§ **Job item**:
Can you copy out the source text of the records below, line for line and unchanged, while leaving out the pictures?
*** Block opens ***
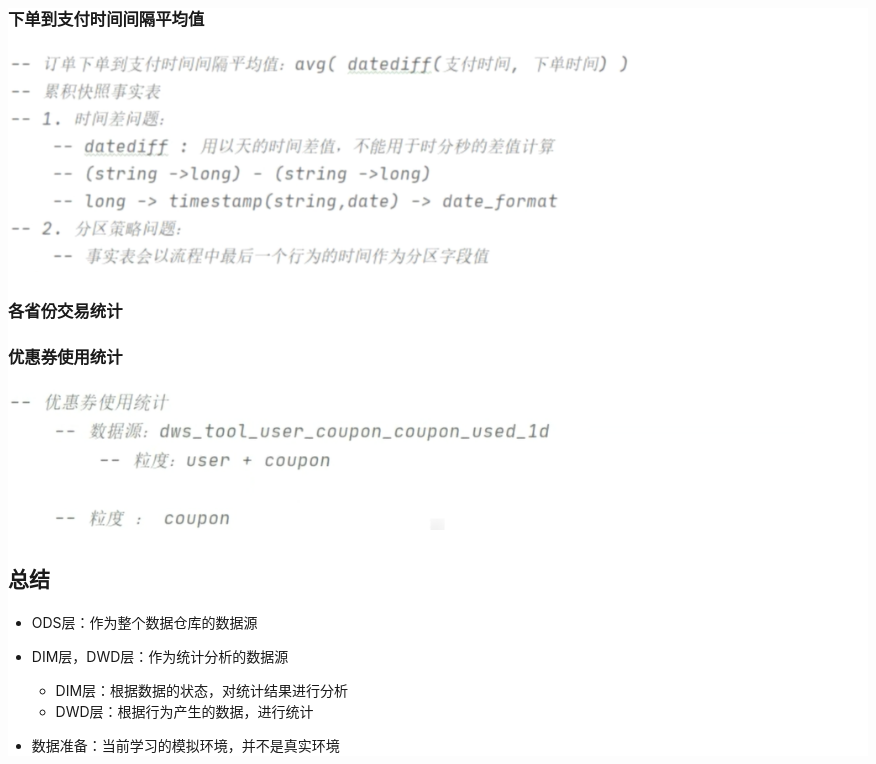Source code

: 

### 下单到支付时间间隔平均值

![](img/64.png)



### 各省份交易统计





### 优惠券使用统计

![](img/65.png)





## 总结

- ODS层：作为整个数据仓库的数据源

- DIM层，DWD层：作为统计分析的数据源
  - DIM层：根据数据的状态，对统计结果进行分析
  - DWD层：根据行为产生的数据，进行统计
- 数据准备：当前学习的模拟环境，并不是真实环境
*** Block closes ***
§ **Exercise answer**:
Source code

: 

### 下单到支付时间间隔平均值

![](img/64.png)



### 各省份交易统计





### 优惠券使用统计

![](img/65.png)





## 总结

- ODS层：作为整个数据仓库的数据源

- DIM层，DWD层：作为统计分析的数据源
  - DIM层：根据数据的状态，对统计结果进行分析
  - DWD层：根据行为产生的数据，进行统计
- 数据准备：当前学习的模拟环境，并不是真实环境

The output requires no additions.